# Source document start

Case No: A3/2008/2344
Neutral Citation Number: [2009] EWCA Civ 985
IN THE SUPREME COURT OF JUDICATURE
COURT OF APPEAL (CIVIL DIVISION)

ON APPEAL FROM BIRMINGHAM DISTRICT REGISTRY

(HIS HONOUR JUDGE BROWN)

Royal Courts of Justice

Strand, London, WC2A 2LL

Date: Thursday, 23rd July 2009

Before:

LORD JUSTICE SEDLEY

and

SIR SIMON TUCKEY

Between:

SPY ACADEMY LIMITED

Appellant

- and -

SAKAR INTERNATIONAL INC

Respondent

(DAR Transcript of

WordWave International Limited

A Merrill Communications Company

165 Fleet Street, London EC4A 2DY

Tel No: 020 7404 1400 Fax No: 020 7831 8838

Official Shorthand Writers to the Court)

Mr H Price appeared in person as a representative of the Appellant company.

Mr Quirk appeared for the Respondent.

Judgment

Sir Simon Tuckey:

1.

This is an appeal by the claimant in these proceedings, Spy Academy Ltd, with the permission of Rix LJ from an order for security for costs made on 15 September 2008 by HHJ Simon Brown QC in the Birmingham Mercantile Court.

2.

Security of £20,000 was ordered, to be paid within 14 days, failing which there was to be judgment for the defendant, with costs, without further order. On the claimant’s failure to provide the security, on 7 October 2008 the judge summarily assessed the total costs payable to the defendant in the sum of £15,048.

3.

The proceedings arise out of a licensing agreement made in June 2006 under which the claimant licensed to the defendant, a large United States electronics and optical product manufacturer, the right to use its Spy Academy brand to re-brand a range of the defendant’s products, then marketed under the brand name Matrix Zone. The parties hoped that re-branding with the Spy Academy stories, images and other enticements for the youth market into which these products were sold would increase sales and bring substantial spin-off benefits to the claimant from the exposure of its Spy Academy brand to a mass market. The licence was to run for ten-and-a-half years in the United States and three years in Canada, Mexico and Latin America. It is unnecessary to analyse the agreement in detail but clause 3.6 required the defendant to:

“use its reasonable endeavours artistically, creatively and entrepreneurially to maximise the value of the products it creates or sales under this Agreement.”

Clause 12.2.5 provided that

“the Licensee…will test one of its current “Matrix Zone” products using the new The Spy Academy brand, name, images and logo and (subject to sales not falling below current “Matrix Zone” levels for the same product) will re-brand its entire on-going and future “Matrix Zone” range as The Spy Academy within 9 months from the start of the test. The test will commence within four months of the start of this agreement. If the re-branding of the entire “Matrix Zone” range does not occur within nine months from the start of this agreement, the contract will be deemed cancelled and all rights will revert back to the original rights’ holder in such situation, the Licensor will notify the Licensee in writing giving 30 days notice.”

4.

# Source document end
# Excerpted records start

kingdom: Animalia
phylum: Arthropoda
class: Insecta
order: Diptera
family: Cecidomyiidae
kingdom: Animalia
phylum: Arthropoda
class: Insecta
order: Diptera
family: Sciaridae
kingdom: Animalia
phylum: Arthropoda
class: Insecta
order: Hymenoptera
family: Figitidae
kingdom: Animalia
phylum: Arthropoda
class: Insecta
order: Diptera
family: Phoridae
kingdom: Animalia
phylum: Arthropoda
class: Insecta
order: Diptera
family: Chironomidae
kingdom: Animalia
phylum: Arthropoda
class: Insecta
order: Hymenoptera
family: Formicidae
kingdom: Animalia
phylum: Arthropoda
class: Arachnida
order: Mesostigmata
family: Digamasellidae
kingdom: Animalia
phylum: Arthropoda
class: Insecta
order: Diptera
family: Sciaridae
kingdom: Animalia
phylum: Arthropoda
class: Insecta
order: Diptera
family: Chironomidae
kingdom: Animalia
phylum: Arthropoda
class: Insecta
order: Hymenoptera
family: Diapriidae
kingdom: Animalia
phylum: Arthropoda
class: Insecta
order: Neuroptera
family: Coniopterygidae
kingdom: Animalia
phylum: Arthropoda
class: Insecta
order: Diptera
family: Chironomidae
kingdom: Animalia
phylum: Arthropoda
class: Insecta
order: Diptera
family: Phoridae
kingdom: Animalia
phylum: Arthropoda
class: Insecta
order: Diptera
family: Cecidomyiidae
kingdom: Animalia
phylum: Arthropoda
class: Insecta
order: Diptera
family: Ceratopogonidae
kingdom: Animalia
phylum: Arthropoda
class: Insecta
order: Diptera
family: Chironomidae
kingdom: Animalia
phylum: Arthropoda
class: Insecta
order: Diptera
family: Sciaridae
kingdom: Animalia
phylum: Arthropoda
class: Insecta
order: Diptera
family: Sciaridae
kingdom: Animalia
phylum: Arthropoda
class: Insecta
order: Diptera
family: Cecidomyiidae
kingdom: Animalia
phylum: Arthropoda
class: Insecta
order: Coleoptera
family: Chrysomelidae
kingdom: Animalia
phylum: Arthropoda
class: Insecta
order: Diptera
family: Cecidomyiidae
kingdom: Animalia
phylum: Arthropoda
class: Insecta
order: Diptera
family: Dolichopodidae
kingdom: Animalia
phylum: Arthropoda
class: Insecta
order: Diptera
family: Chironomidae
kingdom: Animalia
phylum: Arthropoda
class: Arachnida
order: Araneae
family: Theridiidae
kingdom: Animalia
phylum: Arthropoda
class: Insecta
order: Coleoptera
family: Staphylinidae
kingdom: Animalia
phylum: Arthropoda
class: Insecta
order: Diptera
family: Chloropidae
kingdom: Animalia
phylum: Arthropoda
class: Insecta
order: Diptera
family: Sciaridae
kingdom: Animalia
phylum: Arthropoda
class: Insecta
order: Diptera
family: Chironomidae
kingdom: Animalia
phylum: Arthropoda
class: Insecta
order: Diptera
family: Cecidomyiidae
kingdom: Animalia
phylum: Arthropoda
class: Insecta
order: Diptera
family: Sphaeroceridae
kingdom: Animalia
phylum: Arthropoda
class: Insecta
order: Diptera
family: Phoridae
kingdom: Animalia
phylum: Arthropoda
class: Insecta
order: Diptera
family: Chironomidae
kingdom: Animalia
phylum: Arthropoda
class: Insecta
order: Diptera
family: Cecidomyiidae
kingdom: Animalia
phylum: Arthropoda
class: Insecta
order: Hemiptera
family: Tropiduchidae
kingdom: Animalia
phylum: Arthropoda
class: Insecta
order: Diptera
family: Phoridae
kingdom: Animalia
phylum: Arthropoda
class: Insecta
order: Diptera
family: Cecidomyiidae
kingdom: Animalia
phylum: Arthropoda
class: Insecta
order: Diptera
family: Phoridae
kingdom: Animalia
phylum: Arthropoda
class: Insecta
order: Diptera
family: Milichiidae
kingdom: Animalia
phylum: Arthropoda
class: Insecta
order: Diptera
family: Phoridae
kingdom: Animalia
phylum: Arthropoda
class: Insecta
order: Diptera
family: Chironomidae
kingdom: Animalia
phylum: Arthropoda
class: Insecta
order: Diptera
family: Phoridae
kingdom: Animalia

# Excerpted records end

* Written request 1 *
Translate this sentence from the court judgment into Spanish: "The licence was to run for ten-and-a-half years in the United States and three years in Canada, Mexico and Latin America."
* Written request 2 *
Write the next part of the court judgment, picking up after its last paragraph.

* Expected answer 1 *
La licencia tendría una duración de diez años y medio en los Estados Unidos y de tres años en Canadá, México y América Latina.

* Expected answer 2 *
It is the claimant’s case that the defendant failed to honour its obligations under the agreement and, without any warning, announced that it had discontinued the re-branded range of products. This led the parties to agree, in September 2007, that the licence would be terminated but expressly on terms that this did not affect the parties’ accrued rights and liabilities at the date of the termination. The claimant contends that the defendant’s prior breaches of the agreement have caused it considerable loss, although its claim is limited to just under £50,000. The defendant contends that sales of the test product referred to in clause 12.2.5 did not reach previous levels and so its obligation to re-brand its entire Matrix Zone range never arose. This contention is hotly contested by the claimant, who has produced e-mails which suggest -- and I say no more than that -- that he might be right. The defendant further contends that, as the re-branding of the entire range did not in fact occur within nine months, the contract was deemed cancelled irrespective of whether sales of the test product were successful or not. But, as Rix LJ observed when granting permission, it is reasonably arguable from the terms of the contract that the termination of the contract through cancellation is there for the protection of the licensor and the original rights holder and not for the protection of the licensee, the defendant, which has, ex hypothesi, failed to carry out its obligations to re-brand within nine months.

5.

So that, in a nutshell, is the dispute between the parties. It is not one about which one can say at this stage that one or other of the parties is bound to win. But I agree with Rix LJ that the claim is a perfectly bona fide claim with a perfectly reasonable prospect of success. Mr Quirk, who appears for the defendant today, did not take issue with this assessment.

6.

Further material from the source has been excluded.